In re Calhoun

Per curiam.

This disciplinary matter is before the Court on the Petition for Voluntary Discipline of the respondent, Dennis Keith Calhoun, in which he requests a six-month suspension for his admitted violation of Standard 66 (conviction of a felony involving moral turpitude) of Bar Rule 4-102 (d). Calhoun filed his Petition after pleading guilty to one count of serious injury by vehicle, a violation of OCGA § 40-6-394, and one count of driving under the influence of alcohol, a violation of OCGA § 40-6-391. Following the acceptance of his guilty plea, the trial court sentenced him under the Georgia First Offender Act. Calhoun admits that his plea and sentencing for the offense of serious injury by vehicle constitutes a violation of Standard 66. The State Bar recommends the Court accept Calhoun’s petition.

Although disbarment is a penalty to be considered for violations of Standard 66, a strong case has been made here for the requested suspension. Calhoun was involved in an automobile accident on May 26, 1996 while driving under the influence of alcohol. Calhoun caused the accident in which a young man was severely injured and paralyzed from the neck down. Following this incident, Calhoun entered into a non-negotiated plea of guilty and admitted liability in a related civil action in which a settlement agreement has been reached. The Court notes that at all times Calhoun acknowledged his responsibility to the victim and to the sentencing court, which specifically found that Calhoun did not have a history of alcohol abuse or a recurrent drinking problem. Prior to the accident, Calhoun had been a member of the Georgia Bar for some 15 years without any complaints made to the State Bar regarding his conduct as a lawyer. Cal*878houn had also been active in his church and community, as evidenced by the many people willing to serve as character references who submitted letters to the court in the criminal action and to this Court attesting to Calhoun’s good character and many volunteer activities.

While Calhoun’s character and reputation and the absence of a prior disciplinary record are appropriate factors to be considered in mitigation under ABA Standard 9.3, most notable, in this case, is Calhoun’s remorse and his actions since the accident. The evidence indicates that Calhoun, on his own initiative, contacted Mothers Against Drunk Driving (“MADD”) and volunteered his services as a spokesman against drunk driving. Through this association Calhoun took a prominent part in a video produced for use in a nationwide campaign against drunk driving. Calhoun has also spoken to a number of groups throughout the community on the dangers of alcohol and driving.

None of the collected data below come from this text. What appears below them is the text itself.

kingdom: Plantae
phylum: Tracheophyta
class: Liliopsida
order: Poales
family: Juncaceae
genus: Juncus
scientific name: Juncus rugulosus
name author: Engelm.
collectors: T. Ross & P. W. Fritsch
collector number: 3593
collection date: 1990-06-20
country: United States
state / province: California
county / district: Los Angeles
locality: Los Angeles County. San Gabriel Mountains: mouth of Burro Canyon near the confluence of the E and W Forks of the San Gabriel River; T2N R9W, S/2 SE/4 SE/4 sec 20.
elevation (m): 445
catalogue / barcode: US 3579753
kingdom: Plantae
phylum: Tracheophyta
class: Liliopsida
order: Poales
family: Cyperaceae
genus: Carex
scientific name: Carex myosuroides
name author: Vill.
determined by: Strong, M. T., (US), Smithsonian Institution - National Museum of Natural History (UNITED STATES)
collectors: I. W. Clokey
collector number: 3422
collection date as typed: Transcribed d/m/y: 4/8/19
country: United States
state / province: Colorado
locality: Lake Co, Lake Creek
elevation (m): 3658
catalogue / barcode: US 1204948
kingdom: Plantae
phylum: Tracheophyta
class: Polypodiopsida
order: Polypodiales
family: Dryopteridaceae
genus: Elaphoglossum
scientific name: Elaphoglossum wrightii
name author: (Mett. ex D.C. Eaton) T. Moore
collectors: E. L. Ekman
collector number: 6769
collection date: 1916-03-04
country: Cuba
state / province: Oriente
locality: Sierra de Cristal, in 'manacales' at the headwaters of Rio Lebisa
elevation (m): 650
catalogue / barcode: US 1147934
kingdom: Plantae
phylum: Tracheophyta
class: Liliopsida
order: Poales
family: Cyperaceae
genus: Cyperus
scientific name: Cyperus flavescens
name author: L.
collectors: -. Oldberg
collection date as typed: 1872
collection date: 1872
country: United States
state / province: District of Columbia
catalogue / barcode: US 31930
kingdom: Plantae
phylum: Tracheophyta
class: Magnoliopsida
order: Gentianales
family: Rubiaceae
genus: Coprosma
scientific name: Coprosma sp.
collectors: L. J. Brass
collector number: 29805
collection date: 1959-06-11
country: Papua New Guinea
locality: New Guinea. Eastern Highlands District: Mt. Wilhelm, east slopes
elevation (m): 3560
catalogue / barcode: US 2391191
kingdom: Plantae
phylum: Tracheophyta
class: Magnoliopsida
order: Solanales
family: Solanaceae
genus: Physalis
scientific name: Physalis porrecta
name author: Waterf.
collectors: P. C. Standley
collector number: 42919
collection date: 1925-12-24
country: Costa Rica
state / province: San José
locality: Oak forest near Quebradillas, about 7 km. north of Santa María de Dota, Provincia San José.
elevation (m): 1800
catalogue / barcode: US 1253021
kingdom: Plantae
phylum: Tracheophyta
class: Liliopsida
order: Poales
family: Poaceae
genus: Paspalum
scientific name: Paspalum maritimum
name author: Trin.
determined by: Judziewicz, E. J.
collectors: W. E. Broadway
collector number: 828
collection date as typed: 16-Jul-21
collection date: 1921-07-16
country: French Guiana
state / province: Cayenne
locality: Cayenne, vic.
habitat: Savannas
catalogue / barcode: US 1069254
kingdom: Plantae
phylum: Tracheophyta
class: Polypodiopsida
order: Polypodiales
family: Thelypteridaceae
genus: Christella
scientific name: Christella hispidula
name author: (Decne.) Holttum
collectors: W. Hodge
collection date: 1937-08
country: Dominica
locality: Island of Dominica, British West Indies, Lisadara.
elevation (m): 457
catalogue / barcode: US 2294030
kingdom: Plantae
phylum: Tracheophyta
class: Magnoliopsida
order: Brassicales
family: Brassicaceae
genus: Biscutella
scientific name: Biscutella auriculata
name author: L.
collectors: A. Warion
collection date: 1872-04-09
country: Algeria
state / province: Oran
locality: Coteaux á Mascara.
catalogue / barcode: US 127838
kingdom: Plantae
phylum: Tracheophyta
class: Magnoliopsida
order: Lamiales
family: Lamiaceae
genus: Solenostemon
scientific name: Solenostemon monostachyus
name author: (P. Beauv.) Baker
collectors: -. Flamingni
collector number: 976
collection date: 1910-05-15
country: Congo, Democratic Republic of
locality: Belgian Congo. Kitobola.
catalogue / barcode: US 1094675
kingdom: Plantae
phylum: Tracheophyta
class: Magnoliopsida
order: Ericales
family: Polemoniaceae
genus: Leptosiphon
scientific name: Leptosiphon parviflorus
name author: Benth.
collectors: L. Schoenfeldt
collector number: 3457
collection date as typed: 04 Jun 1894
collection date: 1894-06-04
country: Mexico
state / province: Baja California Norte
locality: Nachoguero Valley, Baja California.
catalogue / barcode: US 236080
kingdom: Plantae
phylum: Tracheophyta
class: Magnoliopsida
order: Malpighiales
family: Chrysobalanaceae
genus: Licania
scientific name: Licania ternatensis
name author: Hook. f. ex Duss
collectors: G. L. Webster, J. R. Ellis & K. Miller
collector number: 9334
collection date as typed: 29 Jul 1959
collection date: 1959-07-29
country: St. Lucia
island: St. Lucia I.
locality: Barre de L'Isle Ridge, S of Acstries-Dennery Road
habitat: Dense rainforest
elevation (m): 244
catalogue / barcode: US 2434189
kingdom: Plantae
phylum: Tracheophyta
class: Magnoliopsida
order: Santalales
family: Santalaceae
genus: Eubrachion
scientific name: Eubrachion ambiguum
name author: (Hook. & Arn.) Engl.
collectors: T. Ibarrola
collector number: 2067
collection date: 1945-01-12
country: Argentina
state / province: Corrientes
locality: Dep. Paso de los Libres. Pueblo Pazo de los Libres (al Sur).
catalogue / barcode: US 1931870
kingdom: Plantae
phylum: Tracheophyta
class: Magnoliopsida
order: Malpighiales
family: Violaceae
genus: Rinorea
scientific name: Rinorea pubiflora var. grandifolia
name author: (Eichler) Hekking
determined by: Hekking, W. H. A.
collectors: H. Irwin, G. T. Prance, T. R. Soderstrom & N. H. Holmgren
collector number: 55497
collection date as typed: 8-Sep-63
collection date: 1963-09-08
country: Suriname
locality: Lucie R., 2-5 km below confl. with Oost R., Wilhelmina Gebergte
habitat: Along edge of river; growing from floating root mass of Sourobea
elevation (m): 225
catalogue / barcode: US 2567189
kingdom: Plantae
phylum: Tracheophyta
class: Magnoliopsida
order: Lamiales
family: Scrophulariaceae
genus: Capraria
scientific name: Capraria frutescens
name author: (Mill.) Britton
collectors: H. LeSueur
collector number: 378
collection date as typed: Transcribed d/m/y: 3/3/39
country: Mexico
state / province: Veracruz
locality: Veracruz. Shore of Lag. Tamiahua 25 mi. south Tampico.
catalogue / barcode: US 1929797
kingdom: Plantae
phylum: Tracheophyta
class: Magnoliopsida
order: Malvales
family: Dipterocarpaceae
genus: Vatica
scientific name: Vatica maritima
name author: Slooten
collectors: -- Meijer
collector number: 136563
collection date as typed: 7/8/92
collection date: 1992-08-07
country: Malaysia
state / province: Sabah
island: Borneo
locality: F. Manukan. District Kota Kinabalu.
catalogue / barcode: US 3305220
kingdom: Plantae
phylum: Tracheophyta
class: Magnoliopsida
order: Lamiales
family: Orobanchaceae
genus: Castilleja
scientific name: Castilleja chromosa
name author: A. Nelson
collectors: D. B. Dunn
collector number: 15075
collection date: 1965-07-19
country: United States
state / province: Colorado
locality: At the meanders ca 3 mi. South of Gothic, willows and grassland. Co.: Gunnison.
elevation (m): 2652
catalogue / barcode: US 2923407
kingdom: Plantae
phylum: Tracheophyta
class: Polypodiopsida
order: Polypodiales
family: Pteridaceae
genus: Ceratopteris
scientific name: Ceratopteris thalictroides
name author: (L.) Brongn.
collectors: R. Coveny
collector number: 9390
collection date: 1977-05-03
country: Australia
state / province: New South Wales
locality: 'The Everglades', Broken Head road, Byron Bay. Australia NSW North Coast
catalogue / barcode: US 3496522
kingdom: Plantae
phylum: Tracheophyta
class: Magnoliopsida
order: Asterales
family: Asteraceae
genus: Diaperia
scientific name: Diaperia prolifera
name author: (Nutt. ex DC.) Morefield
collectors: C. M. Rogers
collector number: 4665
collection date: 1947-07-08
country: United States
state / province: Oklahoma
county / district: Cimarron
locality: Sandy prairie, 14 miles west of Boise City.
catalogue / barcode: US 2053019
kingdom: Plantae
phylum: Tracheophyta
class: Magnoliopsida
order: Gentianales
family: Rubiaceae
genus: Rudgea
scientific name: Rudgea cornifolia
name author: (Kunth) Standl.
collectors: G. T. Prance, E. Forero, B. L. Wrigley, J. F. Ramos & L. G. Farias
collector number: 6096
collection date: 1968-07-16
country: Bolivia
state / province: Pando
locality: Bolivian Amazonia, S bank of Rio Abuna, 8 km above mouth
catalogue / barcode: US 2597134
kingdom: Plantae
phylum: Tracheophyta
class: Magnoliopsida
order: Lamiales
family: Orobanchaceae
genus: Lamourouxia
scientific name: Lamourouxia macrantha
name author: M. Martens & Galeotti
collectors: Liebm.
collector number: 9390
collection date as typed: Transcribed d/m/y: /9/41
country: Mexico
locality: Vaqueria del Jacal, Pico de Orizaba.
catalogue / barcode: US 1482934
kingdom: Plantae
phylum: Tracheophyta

This Court does not take lightly Calhoun’s felony conviction or the criminal behavior to which he has admitted. However, Calhoun’s actions since the occurrence of this tragedy are commendable. The Court notes that Calhoun has already been punished through the criminal justice system and has accepted civil liability for his mistakes, none of which involved the practice of law. In light of Calhoun’s obvious remorse, his past service to the community, the fact that he had no prior disciplinary record, and his willingness to take full responsibility for his actions and the consequences thereof, this court accepts Calhoun’s Petition for Voluntary Discipline and finds that a six-month suspension is an appropriate sanction in this case. Accordingly, Calhoun is hereby suspended from the practice of law for a period of six months from the date of this opinion.

Calhoun is reminded of his duties under Bar Rule 4-219 (c) to timely notify all clients of his inability to represent them, to take all actions necessary to protect the interests of his clients, and to certify to this Court that he has satisfied the requirements of such rule.

Six months suspension.

All the Justices concur, except Hunstein and Thompson, JJ., who dissent.